The plan has been in the works for the past two years and is the result of community meetings and comments from state agencies, municipalities that stand to benefit from increased visitation and outdoor advocacy groups.

With its diverse scenery, supporters say the Rio Grande Trail has the potential to make the list of the country's more famous long-distance routes, such as the Appalachian Trail and the Continental Divide Trail.

Police Confirm Bodies Are Those Of Missing New Mexico Teens - Albuquerque Journal, Associated Press

New Mexico authorities have confirmed that two bodies found in Sandoval County are those of two teenagers who had been reported missing in mid-December.

Sheriff's spokesman Lt. Keith Elder announced Monday that 15-year-old Collin Romero and 14-year-old Ahmed Lateef were found buried in a remote area west of Rio Rancho.

The two were reported missing Dec. 17 after one of their mothers reported a video on social media showed them bloodied and beaten.

Investigators with the Albuquerque Police Department had said they believed the teens were involved in a drug deal that may have gone bad.

The Albuquerque Journal reports that Sandoval County deputies found clothing that contained evidence of a violent crime and began to investigate along with State Police. That led to the bodies.

The cause of death remains under investigation.

New Mexico Approves Permit Change For Nuclear Repository  - Albuquerque Journal, Associated Press

New Mexico environmental regulators have approved a permit change that could ultimately allow for more waste to be placed at the U.S. government's only underground nuclear waste repository.

The state Environment Department approved the change Dec. 21. It had been requested months ago by the U.S. Energy Department and the contractor that operates the southern New Mexico facility.

The Albuquerque Journal reports the approval came just days before Gov. Susana Martinez leaves office. Watchdog groups have accused the administration of rushing a decision and they plan to appeal.

The permit modification changes the way the volume of waste is calculated. Specifically, it excludes the empty space inside waste packaging containers.

Critics also are concerned that this could be a first step in expanding the repository's mission to hold other kinds of waste.

New Mexico Reports Spike In Flu-like Illnesses - Associated Press

The latest figures from New Mexico health officials show the death of an 8-year-old Guatemalan boy while in U.S. custody followed a spike in overall flu numbers in the state.

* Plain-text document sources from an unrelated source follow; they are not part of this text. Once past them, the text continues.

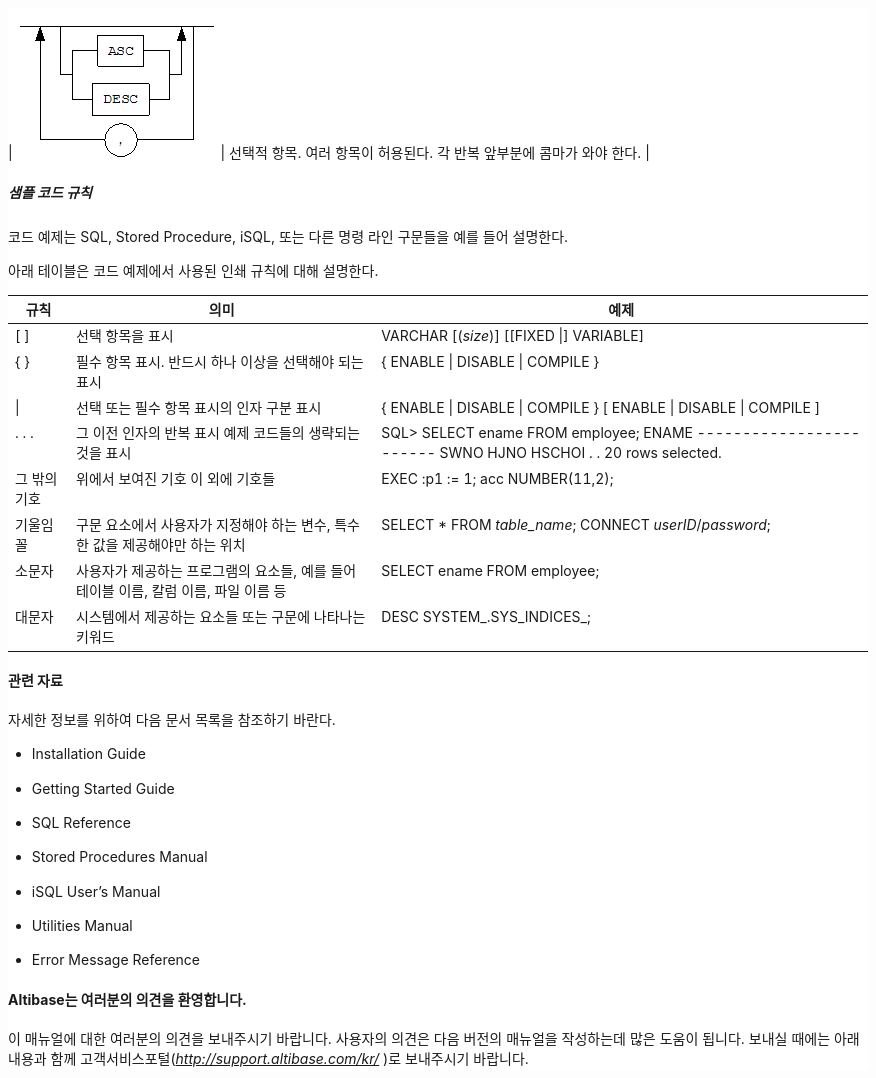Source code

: | ![image9](media/TuningGuide/image9.gif) | 선택적 항목. 여러 항목이 허용된다. 각 반복 앞부분에 콤마가 와야 한다. |

##### 샘플 코드 규칙

코드 예제는 SQL, Stored Procedure, iSQL, 또는 다른 명령 라인 구문들을 예를 들어
설명한다.

아래 테이블은 코드 예제에서 사용된 인쇄 규칙에 대해 설명한다.

| 규칙         | 의미                                                                                | 예제                                                                                                    |
|--------------|-------------------------------------------------------------------------------------|---------------------------------------------------------------------------------------------------------|
| [ ]          | 선택 항목을 표시                                                                    | VARCHAR [(*size*)] [[FIXED \|] VARIABLE]                                                                |
| { }          | 필수 항목 표시. 반드시 하나 이상을 선택해야 되는 표시                               | { ENABLE \| DISABLE \| COMPILE }                                                                        |
| \|           | 선택 또는 필수 항목 표시의 인자 구분 표시                                           | { ENABLE \| DISABLE \| COMPILE } [ ENABLE \| DISABLE \| COMPILE ]                                       |
| . . .        | 그 이전 인자의 반복 표시 예제 코드들의 생략되는 것을 표시                           | SQL\> SELECT ename FROM employee; ENAME ------------------------ SWNO HJNO HSCHOI . . 20 rows selected. |
| 그 밖의 기호 | 위에서 보여진 기호 이 외에 기호들                                                   | EXEC :p1 := 1; acc NUMBER(11,2);                                                                        |
| 기울임 꼴    | 구문 요소에서 사용자가 지정해야 하는 변수, 특수한 값을 제공해야만 하는 위치         | SELECT \* FROM *table_name*; CONNECT *userID*/*password*;                                               |
| 소문자       | 사용자가 제공하는 프로그램의 요소들, 예를 들어 테이블 이름, 칼럼 이름, 파일 이름 등 | SELECT ename FROM employee;                                                                             |
| 대문자       | 시스템에서 제공하는 요소들 또는 구문에 나타나는 키워드                              | DESC SYSTEM_.SYS_INDICES_;                                                                              |

#### 관련 자료

자세한 정보를 위하여 다음 문서 목록을 참조하기 바란다.

-   Installation Guide

-   Getting Started Guide

-   SQL Reference

-   Stored Procedures Manual

-   iSQL User’s Manual

-   Utilities Manual

-   Error Message Reference

#### Altibase는 여러분의 의견을 환영합니다.

이 매뉴얼에 대한 여러분의 의견을 보내주시기 바랍니다. 사용자의 의견은 다음
버전의 매뉴얼을 작성하는데 많은 도움이 됩니다. 보내실 때에는 아래 내용과 함께
고객서비스포털(*http://support.altibase.com/kr/* )로 보내주시기 바랍니다.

That spike was especially prevalent in the southern region, where the child had been detained with his father earlier this month and where he was later hospitalized.

A weekly report from the New Mexico Health Department shows that from Dec. 16 to Dec. 22, people with flu-like illnesses made up 4.5 percent of reported patient visits statewide.

The figure represented a nearly 2-point increase from the week before.

According to the most recent weekly report from the U.S. Centers for Disease Control and Prevention, New Mexico was among several states to see high activity during the period.